Job. Without including any pictures, copy each entry below exactly.

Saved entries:
-----
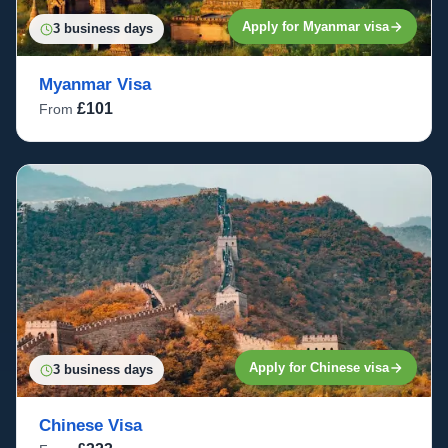
Apply for Myanmar visa
3 business days
Myanmar Visa
£101
From
Apply for Chinese visa
3 business days
Chinese Visa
-----
Solution to this task.
Apply for Myanmar visa
3 business days
Myanmar Visa
£101
From
Apply for Chinese visa
3 business days
Chinese Visa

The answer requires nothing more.